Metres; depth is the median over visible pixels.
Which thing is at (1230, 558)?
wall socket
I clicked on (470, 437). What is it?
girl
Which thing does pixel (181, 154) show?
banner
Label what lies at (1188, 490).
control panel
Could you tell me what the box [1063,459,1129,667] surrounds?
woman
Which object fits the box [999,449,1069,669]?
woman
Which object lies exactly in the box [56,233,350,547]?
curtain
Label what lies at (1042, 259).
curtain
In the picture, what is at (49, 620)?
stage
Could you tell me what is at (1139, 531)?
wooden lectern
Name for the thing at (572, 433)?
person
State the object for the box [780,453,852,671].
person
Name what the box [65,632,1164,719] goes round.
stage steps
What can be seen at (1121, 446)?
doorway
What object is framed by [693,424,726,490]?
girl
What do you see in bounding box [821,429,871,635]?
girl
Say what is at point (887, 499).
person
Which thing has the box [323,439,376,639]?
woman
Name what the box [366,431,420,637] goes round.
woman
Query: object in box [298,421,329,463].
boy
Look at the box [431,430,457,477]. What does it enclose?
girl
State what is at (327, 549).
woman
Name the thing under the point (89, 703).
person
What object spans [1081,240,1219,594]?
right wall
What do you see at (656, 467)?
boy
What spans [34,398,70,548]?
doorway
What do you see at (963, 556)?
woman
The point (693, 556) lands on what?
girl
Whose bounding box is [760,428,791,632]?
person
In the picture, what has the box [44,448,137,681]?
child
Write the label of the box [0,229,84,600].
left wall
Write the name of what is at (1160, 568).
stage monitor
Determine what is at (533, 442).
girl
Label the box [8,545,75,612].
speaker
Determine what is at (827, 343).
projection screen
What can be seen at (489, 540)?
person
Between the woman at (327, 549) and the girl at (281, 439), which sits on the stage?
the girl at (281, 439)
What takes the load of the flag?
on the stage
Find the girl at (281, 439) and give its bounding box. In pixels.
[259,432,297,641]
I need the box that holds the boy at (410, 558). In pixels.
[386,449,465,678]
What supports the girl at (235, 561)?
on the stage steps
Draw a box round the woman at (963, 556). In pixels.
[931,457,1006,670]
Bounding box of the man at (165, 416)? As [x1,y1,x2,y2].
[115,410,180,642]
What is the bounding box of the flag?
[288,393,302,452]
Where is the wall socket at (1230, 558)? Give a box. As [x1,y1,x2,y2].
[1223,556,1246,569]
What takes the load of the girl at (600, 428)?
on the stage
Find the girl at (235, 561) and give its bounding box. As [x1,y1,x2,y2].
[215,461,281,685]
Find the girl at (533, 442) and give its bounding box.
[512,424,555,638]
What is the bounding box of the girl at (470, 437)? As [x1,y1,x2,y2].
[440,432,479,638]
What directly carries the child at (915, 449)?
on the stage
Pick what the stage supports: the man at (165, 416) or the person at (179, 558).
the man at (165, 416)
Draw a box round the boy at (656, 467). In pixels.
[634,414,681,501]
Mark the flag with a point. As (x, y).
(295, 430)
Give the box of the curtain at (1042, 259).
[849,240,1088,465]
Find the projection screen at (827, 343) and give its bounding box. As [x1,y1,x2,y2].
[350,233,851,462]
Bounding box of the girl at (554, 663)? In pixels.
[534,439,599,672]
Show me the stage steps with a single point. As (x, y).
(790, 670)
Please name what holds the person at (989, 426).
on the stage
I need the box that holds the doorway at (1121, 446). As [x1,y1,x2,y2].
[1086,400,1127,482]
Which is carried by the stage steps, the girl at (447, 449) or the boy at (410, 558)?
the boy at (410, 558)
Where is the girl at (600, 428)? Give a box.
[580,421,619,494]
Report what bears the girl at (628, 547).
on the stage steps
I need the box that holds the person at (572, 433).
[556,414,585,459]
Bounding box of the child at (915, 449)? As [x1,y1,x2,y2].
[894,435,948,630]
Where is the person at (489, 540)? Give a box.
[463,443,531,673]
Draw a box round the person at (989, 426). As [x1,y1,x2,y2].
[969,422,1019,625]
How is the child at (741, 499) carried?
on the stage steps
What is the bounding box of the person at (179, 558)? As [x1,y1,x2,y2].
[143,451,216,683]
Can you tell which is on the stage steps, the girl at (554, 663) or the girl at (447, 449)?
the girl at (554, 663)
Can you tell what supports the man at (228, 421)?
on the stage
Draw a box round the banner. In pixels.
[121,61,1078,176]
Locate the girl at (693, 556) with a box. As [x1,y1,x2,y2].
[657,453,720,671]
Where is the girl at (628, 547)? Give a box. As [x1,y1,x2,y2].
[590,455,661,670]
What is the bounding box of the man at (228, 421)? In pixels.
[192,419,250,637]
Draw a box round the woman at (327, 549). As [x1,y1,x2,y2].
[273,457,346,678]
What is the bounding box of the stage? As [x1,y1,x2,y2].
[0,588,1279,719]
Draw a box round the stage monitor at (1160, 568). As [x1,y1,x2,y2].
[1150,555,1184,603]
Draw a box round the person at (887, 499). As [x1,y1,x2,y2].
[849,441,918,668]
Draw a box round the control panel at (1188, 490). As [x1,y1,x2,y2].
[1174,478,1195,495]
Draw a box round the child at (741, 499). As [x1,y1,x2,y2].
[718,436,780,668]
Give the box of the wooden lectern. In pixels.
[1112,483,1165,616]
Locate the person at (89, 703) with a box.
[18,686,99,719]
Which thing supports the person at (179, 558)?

***

• Exercise prompt:
Whatever the material above holds, copy it over exactly, line by line.

• Response to this task:
Metres; depth is the median over visible pixels.
Which thing is at (1230, 558)?
wall socket
I clicked on (470, 437). What is it?
girl
Which thing does pixel (181, 154) show?
banner
Label what lies at (1188, 490).
control panel
Could you tell me what the box [1063,459,1129,667] surrounds?
woman
Which object fits the box [999,449,1069,669]?
woman
Which object lies exactly in the box [56,233,350,547]?
curtain
Label what lies at (1042, 259).
curtain
In the picture, what is at (49, 620)?
stage
Could you tell me what is at (1139, 531)?
wooden lectern
Name for the thing at (572, 433)?
person
State the object for the box [780,453,852,671].
person
Name what the box [65,632,1164,719] goes round.
stage steps
What can be seen at (1121, 446)?
doorway
What object is framed by [693,424,726,490]?
girl
What do you see in bounding box [821,429,871,635]?
girl
Say what is at point (887, 499).
person
Which thing has the box [323,439,376,639]?
woman
Name what the box [366,431,420,637] goes round.
woman
Query: object in box [298,421,329,463].
boy
Look at the box [431,430,457,477]. What does it enclose?
girl
State what is at (327, 549).
woman
Name the thing under the point (89, 703).
person
What object spans [1081,240,1219,594]?
right wall
What do you see at (656, 467)?
boy
What spans [34,398,70,548]?
doorway
What do you see at (963, 556)?
woman
The point (693, 556) lands on what?
girl
Whose bounding box is [760,428,791,632]?
person
In the picture, what has the box [44,448,137,681]?
child
Write the label of the box [0,229,84,600].
left wall
Write the name of what is at (1160, 568).
stage monitor
Determine what is at (533, 442).
girl
Label the box [8,545,75,612].
speaker
Determine what is at (827, 343).
projection screen
What can be seen at (489, 540)?
person
Between the woman at (327, 549) and the girl at (281, 439), which sits on the stage?
the girl at (281, 439)
What takes the load of the flag?
on the stage
Find the girl at (281, 439) and give its bounding box. In pixels.
[259,432,297,641]
I need the box that holds the boy at (410, 558). In pixels.
[386,449,465,678]
What supports the girl at (235, 561)?
on the stage steps
Draw a box round the woman at (963, 556). In pixels.
[931,457,1006,670]
Bounding box of the man at (165, 416)? As [x1,y1,x2,y2].
[115,410,180,642]
What is the bounding box of the flag?
[288,393,302,452]
Where is the wall socket at (1230, 558)? Give a box. As [x1,y1,x2,y2].
[1223,556,1246,569]
What takes the load of the girl at (600, 428)?
on the stage
Find the girl at (235, 561) and give its bounding box. As [x1,y1,x2,y2].
[215,461,281,685]
Find the girl at (533, 442) and give its bounding box.
[512,424,555,638]
What is the bounding box of the girl at (470, 437)? As [x1,y1,x2,y2].
[440,432,479,638]
What directly carries the child at (915, 449)?
on the stage
Pick what the stage supports: the man at (165, 416) or the person at (179, 558).
the man at (165, 416)
Draw a box round the boy at (656, 467). In pixels.
[634,414,681,501]
Mark the flag with a point. As (x, y).
(295, 430)
Give the box of the curtain at (1042, 259).
[849,240,1088,465]
Find the projection screen at (827, 343) and give its bounding box. As [x1,y1,x2,y2].
[350,233,851,462]
Bounding box of the girl at (554, 663)? In pixels.
[534,439,599,672]
Show me the stage steps with a single point. As (x, y).
(790, 670)
Please name what holds the person at (989, 426).
on the stage
I need the box that holds the doorway at (1121, 446). As [x1,y1,x2,y2].
[1086,400,1127,482]
Which is carried by the stage steps, the girl at (447, 449) or the boy at (410, 558)?
the boy at (410, 558)
Where is the girl at (600, 428)? Give a box.
[580,421,619,494]
Report what bears the girl at (628, 547).
on the stage steps
I need the box that holds the person at (572, 433).
[556,414,585,459]
Bounding box of the child at (915, 449)? As [x1,y1,x2,y2].
[894,435,948,630]
Where is the person at (489, 540)? Give a box.
[463,443,531,673]
Draw a box round the person at (989, 426). As [x1,y1,x2,y2].
[969,422,1019,625]
How is the child at (741, 499) carried?
on the stage steps
What is the bounding box of the person at (179, 558)? As [x1,y1,x2,y2].
[143,451,216,683]
Can you tell which is on the stage steps, the girl at (554, 663) or the girl at (447, 449)?
the girl at (554, 663)
Can you tell what supports the man at (228, 421)?
on the stage
Draw a box round the banner. In pixels.
[121,61,1078,176]
Locate the girl at (693, 556) with a box. As [x1,y1,x2,y2].
[657,453,720,671]
Where is the girl at (628, 547)? Give a box. As [x1,y1,x2,y2].
[590,455,661,670]
What is the bounding box of the man at (228, 421)? In pixels.
[192,419,250,637]
Draw a box round the woman at (327, 549). As [x1,y1,x2,y2].
[273,457,346,678]
What is the bounding box of the stage? As [x1,y1,x2,y2].
[0,588,1279,719]
Draw a box round the stage monitor at (1160, 568). As [x1,y1,x2,y2].
[1150,555,1184,603]
Draw a box round the person at (887, 499). As [x1,y1,x2,y2].
[849,441,918,668]
Draw a box round the control panel at (1188, 490). As [x1,y1,x2,y2].
[1174,478,1195,495]
Draw a box round the child at (741, 499). As [x1,y1,x2,y2].
[718,436,780,668]
Give the box of the wooden lectern. In pixels.
[1112,483,1165,616]
Locate the person at (89, 703) with a box.
[18,686,99,719]
Which thing supports the person at (179, 558)?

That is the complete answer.